Et puis le voilà qui sanglote et qui pleure en disant :

Non, non, je ne m’en consolerai jamais. Depuis j’ai pris le rabat et la calotte.

moi.

De douleur ?

lui.

Si vous voulez. Mais le vrai, pour avoir mon écuelle sur ma tête… Mais voyez un peu l’heure qu’il est, car il faut que j’aille à l’Opéra.

moi.

Qu’est-ce qu’on donne ?

lui.

Le Dauvergne[1]. Il y a d’assez belles choses dans la musique, c’est dommage qu’il ne les ait pas dites le premier.
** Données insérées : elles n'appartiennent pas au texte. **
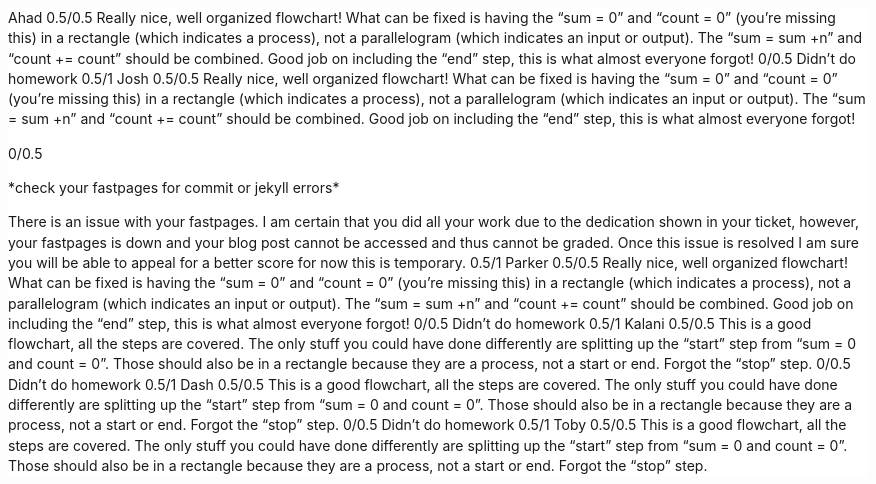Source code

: </tr>
<tr class="even">
<td>Ahad</td>
<td>0.5/0.5</td>
<td>Really nice, well organized flowchart! What can be fixed is having the “sum = 0” and “count = 0” (you’re missing this) in a rectangle (which indicates a process), not a parallelogram (which indicates an input or output). The “sum = sum +n” and “count += count” should be combined. Good job on including the “end” step, this is what almost everyone forgot!</td>
<td>0/0.5</td>
<td>Didn’t do homework</td>
<td>0.5/1</td>
</tr>
<tr class="odd">
<td>Josh</td>
<td>0.5/0.5</td>
<td>Really nice, well organized flowchart! What can be fixed is having the “sum = 0” and “count = 0” (you’re missing this) in a rectangle (which indicates a process), not a parallelogram (which indicates an input or output). The “sum = sum +n” and “count += count” should be combined. Good job on including the “end” step, this is what almost everyone forgot!</td>
<td><p>0/0.5</p>
<p>*check your fastpages for commit or jekyll errors*</p></td>
<td>There is an issue with your fastpages. I am certain that you did all your work due to the dedication shown in your ticket, however, your fastpages is down and your blog post cannot be accessed and thus cannot be graded. Once this issue is resolved I am sure you will be able to appeal for a better score for now this is temporary.</td>
<td>0.5/1</td>
</tr>
<tr class="even">
<td>Parker</td>
<td>0.5/0.5</td>
<td>Really nice, well organized flowchart! What can be fixed is having the “sum = 0” and “count = 0” (you’re missing this) in a rectangle (which indicates a process), not a parallelogram (which indicates an input or output). The “sum = sum +n” and “count += count” should be combined. Good job on including the “end” step, this is what almost everyone forgot!</td>
<td>0/0.5</td>
<td>Didn’t do homework</td>
<td>0.5/1</td>
</tr>
<tr class="odd">
<td>Kalani</td>
<td>0.5/0.5</td>
<td>This is a good flowchart, all the steps are covered. The only stuff you could have done differently are splitting up the “start” step from “sum = 0 and count = 0”. Those should also be in a rectangle because they are a process, not a start or end. Forgot the “stop” step.</td>
<td>0/0.5</td>
<td>Didn’t do homework</td>
<td>0.5/1</td>
</tr>
<tr class="even">
<td>Dash</td>
<td>0.5/0.5</td>
<td>This is a good flowchart, all the steps are covered. The only stuff you could have done differently are splitting up the “start” step from “sum = 0 and count = 0”. Those should also be in a rectangle because they are a process, not a start or end. Forgot the “stop” step.</td>
<td>0/0.5</td>
<td>Didn’t do homework</td>
<td>0.5/1</td>
</tr>
<tr class="odd">
<td>Toby</td>
<td>0.5/0.5</td>
<td>This is a good flowchart, all the steps are covered. The only stuff you could have done differently are splitting up the “start” step from “sum = 0 and count = 0”. Those should also be in a rectangle because they are a process, not a start or end. Forgot the “stop” step.</td>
Parmi ces morts, il y en a toujours qui désolent les vivants. Que voulez-vous ? Quisque suos non patimur manes. Mais il est cinq heures et demie, j’entends la cloche qui sonne les vêpres de l’abbé de Canaye[2] et les miennes. Adieu, monsieur le philosophe, n’est-il pas vrai que je suis toujours le même ?

  1. Les Troqueurs, de Dauvergne, furent représentes en 1753. C’est le premier opéra-comique français fait dans les conditions du genre tel que nous le concevons aujourd’hui.
  2. L’abbé de Canaye, de l’Académie des inscriptions et belles-lettres, grand ami de D’Alembert, était passionné pour le théâtre. Il mourut en 1782, âgé de quatre-vingt-huit ans. Son éloge a été lu en séance publique, le 15 novembre 1783, par le secrétaire de l’Académie, M. Dacier. Diderot donne quelques détails sur l’abbé de Canaye, dans son morceau Sur la Première Satire d’Horace, qu’on trouvera ci-après, t. VI. Il ne faut pas le confondre avec l’interlocuteur du maréchal d’Hocquincourt, dans le Dialogue de Saint-Évremond.